**Data for this exercise**
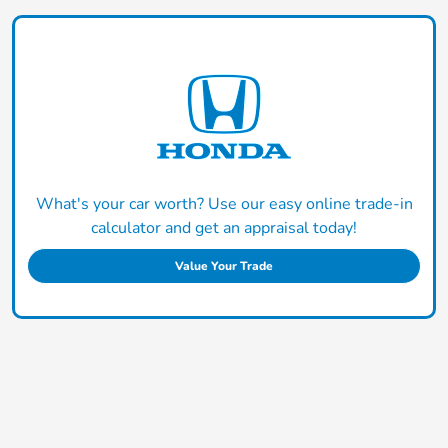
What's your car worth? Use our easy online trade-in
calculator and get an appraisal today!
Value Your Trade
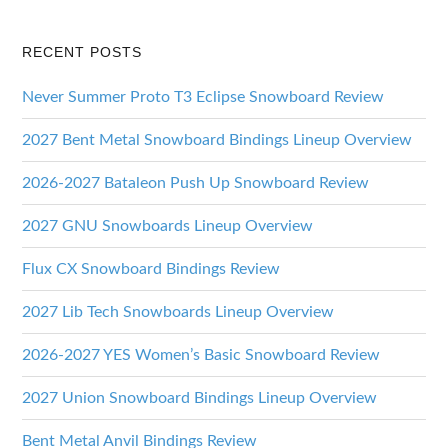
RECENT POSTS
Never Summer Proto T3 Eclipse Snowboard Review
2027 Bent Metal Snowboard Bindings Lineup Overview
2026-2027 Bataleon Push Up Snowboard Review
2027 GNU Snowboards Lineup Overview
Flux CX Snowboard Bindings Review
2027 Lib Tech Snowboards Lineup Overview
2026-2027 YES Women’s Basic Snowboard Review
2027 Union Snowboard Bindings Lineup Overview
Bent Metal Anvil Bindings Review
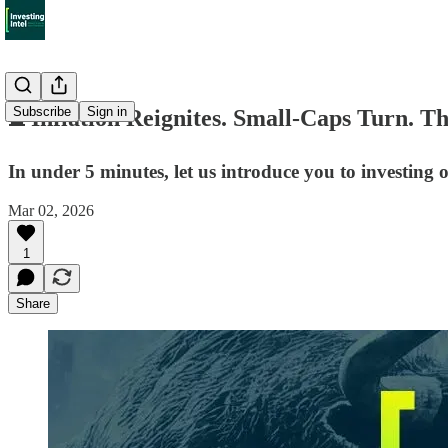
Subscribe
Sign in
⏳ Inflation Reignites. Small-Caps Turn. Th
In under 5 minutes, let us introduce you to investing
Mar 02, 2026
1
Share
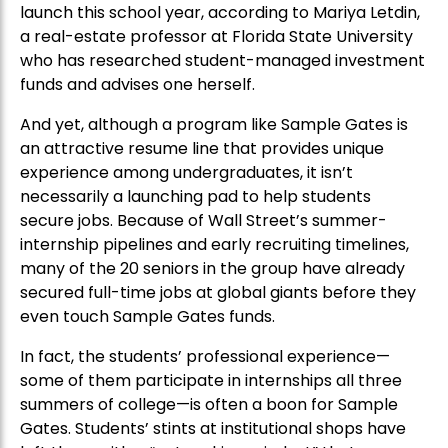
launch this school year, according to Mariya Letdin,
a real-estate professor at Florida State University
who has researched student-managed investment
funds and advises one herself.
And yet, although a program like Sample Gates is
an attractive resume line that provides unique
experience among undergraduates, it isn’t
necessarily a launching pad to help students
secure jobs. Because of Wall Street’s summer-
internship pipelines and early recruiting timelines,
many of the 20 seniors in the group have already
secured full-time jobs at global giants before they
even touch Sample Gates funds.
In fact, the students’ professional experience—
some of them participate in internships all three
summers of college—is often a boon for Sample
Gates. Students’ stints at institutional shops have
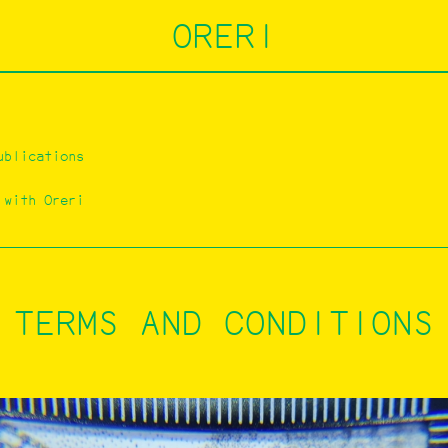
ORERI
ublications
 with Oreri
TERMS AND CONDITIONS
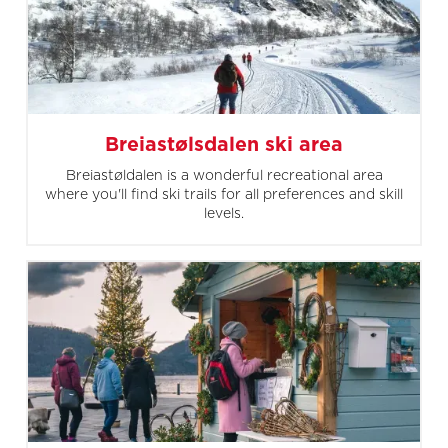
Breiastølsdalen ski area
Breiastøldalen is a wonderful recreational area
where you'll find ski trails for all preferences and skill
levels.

**Task brief**
Before duplicating the entries above, strip out the pictures and keep the rest exact.

**Exercise response**
What's your car worth? Use our easy online trade-in
calculator and get an appraisal today!
Value Your Trade
RECENT POSTS
Never Summer Proto T3 Eclipse Snowboard Review
2027 Bent Metal Snowboard Bindings Lineup Overview
2026-2027 Bataleon Push Up Snowboard Review
2027 GNU Snowboards Lineup Overview
Flux CX Snowboard Bindings Review
2027 Lib Tech Snowboards Lineup Overview
2026-2027 YES Women’s Basic Snowboard Review
2027 Union Snowboard Bindings Lineup Overview
Bent Metal Anvil Bindings Review
Subscribe
Sign in
⏳ Inflation Reignites. Small-Caps Turn. Th
In under 5 minutes, let us introduce you to investing
Mar 02, 2026
1
Share
launch this school year, according to Mariya Letdin,
a real-estate professor at Florida State University
who has researched student-managed investment
funds and advises one herself.
And yet, although a program like Sample Gates is
an attractive resume line that provides unique
experience among undergraduates, it isn’t
necessarily a launching pad to help students
secure jobs. Because of Wall Street’s summer-
internship pipelines and early recruiting timelines,
many of the 20 seniors in the group have already
secured full-time jobs at global giants before they
even touch Sample Gates funds.
In fact, the students’ professional experience—
some of them participate in internships all three
summers of college—is often a boon for Sample
Gates. Students’ stints at institutional shops have
ORERI
ublications
 with Oreri
TERMS AND CONDITIONS
Breiastølsdalen ski area
Breiastøldalen is a wonderful recreational area
where you'll find ski trails for all preferences and skill
levels.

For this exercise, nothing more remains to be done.